Kutip tanpa perubahan setiap baris dalam semua catatan berikut.

::: DAFTAR CATATAN :::

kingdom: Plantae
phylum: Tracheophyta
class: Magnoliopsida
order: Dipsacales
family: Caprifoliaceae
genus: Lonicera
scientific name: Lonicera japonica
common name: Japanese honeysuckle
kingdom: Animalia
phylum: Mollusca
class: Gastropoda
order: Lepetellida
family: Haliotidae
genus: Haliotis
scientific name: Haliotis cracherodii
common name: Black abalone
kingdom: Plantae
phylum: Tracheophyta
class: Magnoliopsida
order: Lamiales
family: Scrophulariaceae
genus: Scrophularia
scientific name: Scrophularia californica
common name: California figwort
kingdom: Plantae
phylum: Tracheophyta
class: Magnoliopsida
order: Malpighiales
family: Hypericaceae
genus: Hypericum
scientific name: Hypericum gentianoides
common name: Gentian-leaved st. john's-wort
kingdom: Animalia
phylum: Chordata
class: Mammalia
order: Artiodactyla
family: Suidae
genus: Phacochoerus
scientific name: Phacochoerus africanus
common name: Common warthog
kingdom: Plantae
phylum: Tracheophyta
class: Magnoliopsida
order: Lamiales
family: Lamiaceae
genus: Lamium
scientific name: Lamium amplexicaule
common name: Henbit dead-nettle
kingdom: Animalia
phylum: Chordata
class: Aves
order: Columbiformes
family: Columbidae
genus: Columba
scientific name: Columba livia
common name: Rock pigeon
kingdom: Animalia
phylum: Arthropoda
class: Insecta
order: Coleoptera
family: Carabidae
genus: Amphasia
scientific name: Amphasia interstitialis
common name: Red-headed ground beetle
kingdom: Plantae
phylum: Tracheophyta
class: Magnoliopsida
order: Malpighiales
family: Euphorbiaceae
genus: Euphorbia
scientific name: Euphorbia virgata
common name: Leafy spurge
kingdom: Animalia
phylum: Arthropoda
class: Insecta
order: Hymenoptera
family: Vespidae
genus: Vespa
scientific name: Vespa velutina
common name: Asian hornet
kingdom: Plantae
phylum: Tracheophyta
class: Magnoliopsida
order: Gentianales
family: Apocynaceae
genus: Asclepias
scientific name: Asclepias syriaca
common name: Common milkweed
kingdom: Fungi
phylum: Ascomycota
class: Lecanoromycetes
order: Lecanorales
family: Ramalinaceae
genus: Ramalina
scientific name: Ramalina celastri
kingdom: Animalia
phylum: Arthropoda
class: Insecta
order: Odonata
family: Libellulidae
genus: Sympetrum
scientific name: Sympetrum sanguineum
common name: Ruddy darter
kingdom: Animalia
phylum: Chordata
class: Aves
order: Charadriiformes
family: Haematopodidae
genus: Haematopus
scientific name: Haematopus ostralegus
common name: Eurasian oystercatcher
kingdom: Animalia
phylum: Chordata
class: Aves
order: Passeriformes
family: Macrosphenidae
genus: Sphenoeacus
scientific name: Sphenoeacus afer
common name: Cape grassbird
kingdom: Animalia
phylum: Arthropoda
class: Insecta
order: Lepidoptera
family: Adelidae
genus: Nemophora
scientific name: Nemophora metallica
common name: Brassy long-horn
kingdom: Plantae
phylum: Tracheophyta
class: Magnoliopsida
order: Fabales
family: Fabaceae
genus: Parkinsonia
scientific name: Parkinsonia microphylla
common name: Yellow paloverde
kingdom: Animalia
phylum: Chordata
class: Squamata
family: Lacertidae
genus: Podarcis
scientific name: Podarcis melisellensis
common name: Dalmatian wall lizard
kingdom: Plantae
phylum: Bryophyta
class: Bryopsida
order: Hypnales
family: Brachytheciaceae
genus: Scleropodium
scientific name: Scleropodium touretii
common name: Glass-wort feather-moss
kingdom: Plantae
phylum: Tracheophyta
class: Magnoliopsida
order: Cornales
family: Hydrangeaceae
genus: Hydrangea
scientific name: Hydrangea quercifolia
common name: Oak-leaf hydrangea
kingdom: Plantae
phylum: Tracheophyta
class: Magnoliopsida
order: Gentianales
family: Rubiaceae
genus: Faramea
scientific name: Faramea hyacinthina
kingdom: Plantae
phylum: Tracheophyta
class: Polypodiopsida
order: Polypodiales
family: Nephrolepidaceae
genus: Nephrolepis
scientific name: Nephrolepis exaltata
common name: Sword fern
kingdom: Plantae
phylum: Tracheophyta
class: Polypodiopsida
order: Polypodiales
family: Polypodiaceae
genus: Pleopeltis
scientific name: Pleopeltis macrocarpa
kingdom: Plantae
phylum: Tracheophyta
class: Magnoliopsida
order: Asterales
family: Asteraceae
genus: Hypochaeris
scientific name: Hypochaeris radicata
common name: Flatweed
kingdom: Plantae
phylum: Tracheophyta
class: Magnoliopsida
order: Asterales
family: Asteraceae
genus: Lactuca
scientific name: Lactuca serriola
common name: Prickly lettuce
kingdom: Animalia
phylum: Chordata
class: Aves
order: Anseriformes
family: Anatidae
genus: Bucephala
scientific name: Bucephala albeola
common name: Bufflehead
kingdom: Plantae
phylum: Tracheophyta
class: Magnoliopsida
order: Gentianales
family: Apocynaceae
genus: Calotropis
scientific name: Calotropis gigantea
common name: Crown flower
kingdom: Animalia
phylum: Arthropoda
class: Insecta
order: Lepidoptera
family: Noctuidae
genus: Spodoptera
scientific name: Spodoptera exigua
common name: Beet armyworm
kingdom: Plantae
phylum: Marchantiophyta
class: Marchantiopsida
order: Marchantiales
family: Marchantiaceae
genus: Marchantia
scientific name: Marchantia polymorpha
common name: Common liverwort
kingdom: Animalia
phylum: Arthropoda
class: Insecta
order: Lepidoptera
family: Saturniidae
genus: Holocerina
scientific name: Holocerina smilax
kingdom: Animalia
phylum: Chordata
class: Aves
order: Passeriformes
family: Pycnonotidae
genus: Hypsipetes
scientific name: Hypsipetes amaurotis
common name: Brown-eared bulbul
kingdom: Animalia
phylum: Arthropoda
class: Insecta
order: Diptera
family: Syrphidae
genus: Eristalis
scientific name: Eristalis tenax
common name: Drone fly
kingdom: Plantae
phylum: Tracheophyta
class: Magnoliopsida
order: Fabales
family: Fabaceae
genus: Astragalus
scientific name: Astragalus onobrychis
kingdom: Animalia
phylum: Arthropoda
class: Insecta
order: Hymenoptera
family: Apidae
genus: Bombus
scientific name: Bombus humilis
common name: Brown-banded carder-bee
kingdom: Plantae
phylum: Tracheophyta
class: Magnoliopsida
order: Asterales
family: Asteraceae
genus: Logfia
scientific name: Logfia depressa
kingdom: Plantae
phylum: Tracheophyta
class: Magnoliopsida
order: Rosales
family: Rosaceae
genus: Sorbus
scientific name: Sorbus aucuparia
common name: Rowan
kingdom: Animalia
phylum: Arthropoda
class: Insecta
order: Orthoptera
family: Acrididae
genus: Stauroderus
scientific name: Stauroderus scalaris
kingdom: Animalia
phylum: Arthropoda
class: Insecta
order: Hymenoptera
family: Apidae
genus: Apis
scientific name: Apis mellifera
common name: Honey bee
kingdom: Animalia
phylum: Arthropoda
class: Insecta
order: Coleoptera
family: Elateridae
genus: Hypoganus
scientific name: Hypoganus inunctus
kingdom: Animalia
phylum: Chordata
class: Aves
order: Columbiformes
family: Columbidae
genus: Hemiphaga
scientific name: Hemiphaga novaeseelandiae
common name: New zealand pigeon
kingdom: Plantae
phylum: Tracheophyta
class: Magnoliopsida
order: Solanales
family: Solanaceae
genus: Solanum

:::

SOLUSI MASALAH
kingdom: Plantae
phylum: Tracheophyta
class: Magnoliopsida
order: Dipsacales
family: Caprifoliaceae
genus: Lonicera
scientific name: Lonicera japonica
common name: Japanese honeysuckle
kingdom: Animalia
phylum: Mollusca
class: Gastropoda
order: Lepetellida
family: Haliotidae
genus: Haliotis
scientific name: Haliotis cracherodii
common name: Black abalone
kingdom: Plantae
phylum: Tracheophyta
class: Magnoliopsida
order: Lamiales
family: Scrophulariaceae
genus: Scrophularia
scientific name: Scrophularia californica
common name: California figwort
kingdom: Plantae
phylum: Tracheophyta
class: Magnoliopsida
order: Malpighiales
family: Hypericaceae
genus: Hypericum
scientific name: Hypericum gentianoides
common name: Gentian-leaved st. john's-wort
kingdom: Animalia
phylum: Chordata
class: Mammalia
order: Artiodactyla
family: Suidae
genus: Phacochoerus
scientific name: Phacochoerus africanus
common name: Common warthog
kingdom: Plantae
phylum: Tracheophyta
class: Magnoliopsida
order: Lamiales
family: Lamiaceae
genus: Lamium
scientific name: Lamium amplexicaule
common name: Henbit dead-nettle
kingdom: Animalia
phylum: Chordata
class: Aves
order: Columbiformes
family: Columbidae
genus: Columba
scientific name: Columba livia
common name: Rock pigeon
kingdom: Animalia
phylum: Arthropoda
class: Insecta
order: Coleoptera
family: Carabidae
genus: Amphasia
scientific name: Amphasia interstitialis
common name: Red-headed ground beetle
kingdom: Plantae
phylum: Tracheophyta
class: Magnoliopsida
order: Malpighiales
family: Euphorbiaceae
genus: Euphorbia
scientific name: Euphorbia virgata
common name: Leafy spurge
kingdom: Animalia
phylum: Arthropoda
class: Insecta
order: Hymenoptera
family: Vespidae
genus: Vespa
scientific name: Vespa velutina
common name: Asian hornet
kingdom: Plantae
phylum: Tracheophyta
class: Magnoliopsida
order: Gentianales
family: Apocynaceae
genus: Asclepias
scientific name: Asclepias syriaca
common name: Common milkweed
kingdom: Fungi
phylum: Ascomycota
class: Lecanoromycetes
order: Lecanorales
family: Ramalinaceae
genus: Ramalina
scientific name: Ramalina celastri
kingdom: Animalia
phylum: Arthropoda
class: Insecta
order: Odonata
family: Libellulidae
genus: Sympetrum
scientific name: Sympetrum sanguineum
common name: Ruddy darter
kingdom: Animalia
phylum: Chordata
class: Aves
order: Charadriiformes
family: Haematopodidae
genus: Haematopus
scientific name: Haematopus ostralegus
common name: Eurasian oystercatcher
kingdom: Animalia
phylum: Chordata
class: Aves
order: Passeriformes
family: Macrosphenidae
genus: Sphenoeacus
scientific name: Sphenoeacus afer
common name: Cape grassbird
kingdom: Animalia
phylum: Arthropoda
class: Insecta
order: Lepidoptera
family: Adelidae
genus: Nemophora
scientific name: Nemophora metallica
common name: Brassy long-horn
kingdom: Plantae
phylum: Tracheophyta
class: Magnoliopsida
order: Fabales
family: Fabaceae
genus: Parkinsonia
scientific name: Parkinsonia microphylla
common name: Yellow paloverde
kingdom: Animalia
phylum: Chordata
class: Squamata
family: Lacertidae
genus: Podarcis
scientific name: Podarcis melisellensis
common name: Dalmatian wall lizard
kingdom: Plantae
phylum: Bryophyta
class: Bryopsida
order: Hypnales
family: Brachytheciaceae
genus: Scleropodium
scientific name: Scleropodium touretii
common name: Glass-wort feather-moss
kingdom: Plantae
phylum: Tracheophyta
class: Magnoliopsida
order: Cornales
family: Hydrangeaceae
genus: Hydrangea
scientific name: Hydrangea quercifolia
common name: Oak-leaf hydrangea
kingdom: Plantae
phylum: Tracheophyta
class: Magnoliopsida
order: Gentianales
family: Rubiaceae
genus: Faramea
scientific name: Faramea hyacinthina
kingdom: Plantae
phylum: Tracheophyta
class: Polypodiopsida
order: Polypodiales
family: Nephrolepidaceae
genus: Nephrolepis
scientific name: Nephrolepis exaltata
common name: Sword fern
kingdom: Plantae
phylum: Tracheophyta
class: Polypodiopsida
order: Polypodiales
family: Polypodiaceae
genus: Pleopeltis
scientific name: Pleopeltis macrocarpa
kingdom: Plantae
phylum: Tracheophyta
class: Magnoliopsida
order: Asterales
family: Asteraceae
genus: Hypochaeris
scientific name: Hypochaeris radicata
common name: Flatweed
kingdom: Plantae
phylum: Tracheophyta
class: Magnoliopsida
order: Asterales
family: Asteraceae
genus: Lactuca
scientific name: Lactuca serriola
common name: Prickly lettuce
kingdom: Animalia
phylum: Chordata
class: Aves
order: Anseriformes
family: Anatidae
genus: Bucephala
scientific name: Bucephala albeola
common name: Bufflehead
kingdom: Plantae
phylum: Tracheophyta
class: Magnoliopsida
order: Gentianales
family: Apocynaceae
genus: Calotropis
scientific name: Calotropis gigantea
common name: Crown flower
kingdom: Animalia
phylum: Arthropoda
class: Insecta
order: Lepidoptera
family: Noctuidae
genus: Spodoptera
scientific name: Spodoptera exigua
common name: Beet armyworm
kingdom: Plantae
phylum: Marchantiophyta
class: Marchantiopsida
order: Marchantiales
family: Marchantiaceae
genus: Marchantia
scientific name: Marchantia polymorpha
common name: Common liverwort
kingdom: Animalia
phylum: Arthropoda
class: Insecta
order: Lepidoptera
family: Saturniidae
genus: Holocerina
scientific name: Holocerina smilax
kingdom: Animalia
phylum: Chordata
class: Aves
order: Passeriformes
family: Pycnonotidae
genus: Hypsipetes
scientific name: Hypsipetes amaurotis
common name: Brown-eared bulbul
kingdom: Animalia
phylum: Arthropoda
class: Insecta
order: Diptera
family: Syrphidae
genus: Eristalis
scientific name: Eristalis tenax
common name: Drone fly
kingdom: Plantae
phylum: Tracheophyta
class: Magnoliopsida
order: Fabales
family: Fabaceae
genus: Astragalus
scientific name: Astragalus onobrychis
kingdom: Animalia
phylum: Arthropoda
class: Insecta
order: Hymenoptera
family: Apidae
genus: Bombus
scientific name: Bombus humilis
common name: Brown-banded carder-bee
kingdom: Plantae
phylum: Tracheophyta
class: Magnoliopsida
order: Asterales
family: Asteraceae
genus: Logfia
scientific name: Logfia depressa
kingdom: Plantae
phylum: Tracheophyta
class: Magnoliopsida
order: Rosales
family: Rosaceae
genus: Sorbus
scientific name: Sorbus aucuparia
common name: Rowan
kingdom: Animalia
phylum: Arthropoda
class: Insecta
order: Orthoptera
family: Acrididae
genus: Stauroderus
scientific name: Stauroderus scalaris
kingdom: Animalia
phylum: Arthropoda
class: Insecta
order: Hymenoptera
family: Apidae
genus: Apis
scientific name: Apis mellifera
common name: Honey bee
kingdom: Animalia
phylum: Arthropoda
class: Insecta
order: Coleoptera
family: Elateridae
genus: Hypoganus
scientific name: Hypoganus inunctus
kingdom: Animalia
phylum: Chordata
class: Aves
order: Columbiformes
family: Columbidae
genus: Hemiphaga
scientific name: Hemiphaga novaeseelandiae
common name: New zealand pigeon
kingdom: Plantae
phylum: Tracheophyta
class: Magnoliopsida
order: Solanales
family: Solanaceae
genus: Solanum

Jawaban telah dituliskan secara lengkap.